Updated: Nov 8, 2021
We open in a basement of a long abandoned farmhouse. Our cast each know the events prior to their waking here but not where they are. Footsteps are heard upstairs and one of the crew spots a door through the darkness and directs one of their new companions to break it open so they might all find their freedom. The planks snap and they are bathed in the green tinted light of the forest surrounding them, their journey has begun.
I never start my campaigns in a tavern. Not because it’s overdone (although yes, it is a stereotype for a reason) but because I want my players to start working together and relying on each other right out the gate. This kind of opening sets the precedent through story that they are expected to work together and gives them an instant feeling of accomplishment through doing so.
There are countless ways to execute this kind of opening but a few rules I like to apply to it:
1– Have limited to no NPC involvement:
I prefer for the players to not have NPCs to lean on for support for the opening of their game, if an NPC is involved I suggest they be part of the problem or too weak to help the party.
2– If it includes a combat task have it against non humanoid combatants (or
at the very least undead) :
If you’re trying to establish a combat heavy game, or trying to introduce combat mechanics to this new set of players who need to learn how their powers will mesh together it’s better to not give them an easy opportunity to talk their way out of the situation. This is also likely to keep party members from having a good reason to avoid the combat for moral reasons.
3– Try and make it a multi step process:
It is best if multiple group members are able to help solve the problem, or at least if the problem be open enough that it might be approached in different ways. This will allow more than one player to have a natural introduction. It will also encourage conversation and cooperation between the group which is what we are trying to endorse.
To get you started we have created a 20 option table, roll or read for inspiration on how to start your new campaign or one-shot:
<- Download the entire table for FREE here.
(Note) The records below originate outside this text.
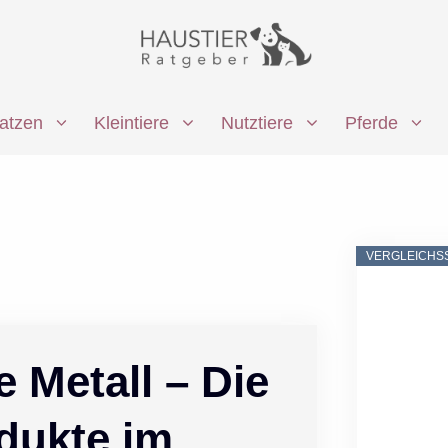
atzen
Kleintiere
Nutztiere
Pferde
VERGLEICHS
 Metall – Die
dukte im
When we open our campaigns like this we are also more welcoming and aware of each different person’s play style. The players are put in a position to play immediately regardless of their willingness to roleplay introductions or their understanding of how the game works. Some people do love to introduce their characters and start roleplaying right away but for other people that doesn’t come so easily. These kinds of openings mix roleplay with problem solving and stat usages so everyone can introduce how they might benefit the group without having to speak in character if they prefer not to.
This also helps parties of people who might be less familiar with one another break the ice naturally. However, regardless of if you're a seasoned group of friends who play TTRPGs every week or a brand new table starting on their first adventure we recommend shaking up the way you start your campaign by introducing problem solving and ability usages right from the start.